グループシナジーで顧客開拓急ぐ SMBCコンシューマーファイナンス CF事業統括部理事兼部長・岡田隆之さん(52)
--新型コロナウイルス感染拡大で消費者金融業界は大きな打撃を受けた
「昨年は緊急事態宣言が発令された5月や6月を底に、資金需要は10月ごろにかけ緩やかに回復し前年同月比で9割程度まで新規申込件数は戻った。ワクチン接種が進めば消費マインドも好転する。

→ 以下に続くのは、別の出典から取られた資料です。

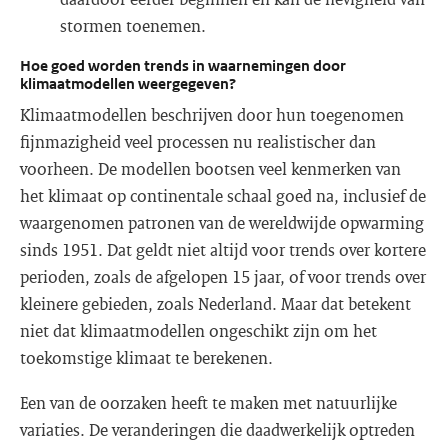
stormen toenemen.
Hoe goed worden trends in waarnemingen door
klimaatmodellen weergegeven?
Klimaatmodellen beschrijven door hun toegenomen
fijnmazigheid veel processen nu realistischer dan
voorheen. De modellen bootsen veel kenmerken van
het klimaat op continentale schaal goed na, inclusief de
waargenomen patronen van de wereldwijde opwarming
sinds 1951. Dat geldt niet altijd voor trends over kortere
perioden, zoals de afgelopen 15 jaar, of voor trends over
kleinere gebieden, zoals Nederland. Maar dat betekent
niet dat klimaatmodellen ongeschikt zijn om het
toekomstige klimaat te berekenen.
Een van de oorzaken heeft te maken met natuurlijke
variaties. De veranderingen die daadwerkelijk optreden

来年度中には明るい兆しも見込めると期待している」
--外出自粛を背景に、個人向けローンは手続きがウェブで完結する非対面型の新興勢力の躍進が目立つ
「街に人が戻れば自動契約機などからの申し込みも戻る。ただし、契約機や電話などからウェブへ、チャンネルのシフトは進む。実際、現在の申し込みの8割程度は既にウェブ経由だ。加えて、当社のスマートフォン向けアプリでも非対面での手続きは実は可能だ。とはいえアプリの利便性は使ってもらわないと伝わらない。どう周知していくかが課題と認識している」
--どう取り組んでいくか
「SMBCグループの一員として、シナジーを生かして新たな顧客層にアピールできないか検討を急いでいる。サービスに対する顧客満足度は第三者機関の調査でも高い評価を受けている。こうしたことを追い風に、リアルの安心感をウェブの利便性の中に落とし込んでいくことが重要だ」
--コロナ禍の長期化で違法な“給与ファクタリング”など闇金に手を出す人の増加が懸念される
「ウェブでの借り入れが一般化する中、闇金の被害に遭う例も増えかねない。当社では2011年から主に若者を対象とする家計管理やローンの仕組み、金融詐欺の対策などについて学ぶ金融経済教育セミナーを実施し、累計受講者数は100万人を超えた。これは業界のリーディングカンパニーとしての責務だ」
【プロフィル】岡田隆之
おかだ・たかゆき 近畿大卒。1991年プロミス(現SMBCコンシューマーファイナンス)入社。支店・コールセンターでのお客さま対応や本社部門での企画・推進業務を経て、2020年4月から現職。広島県出身。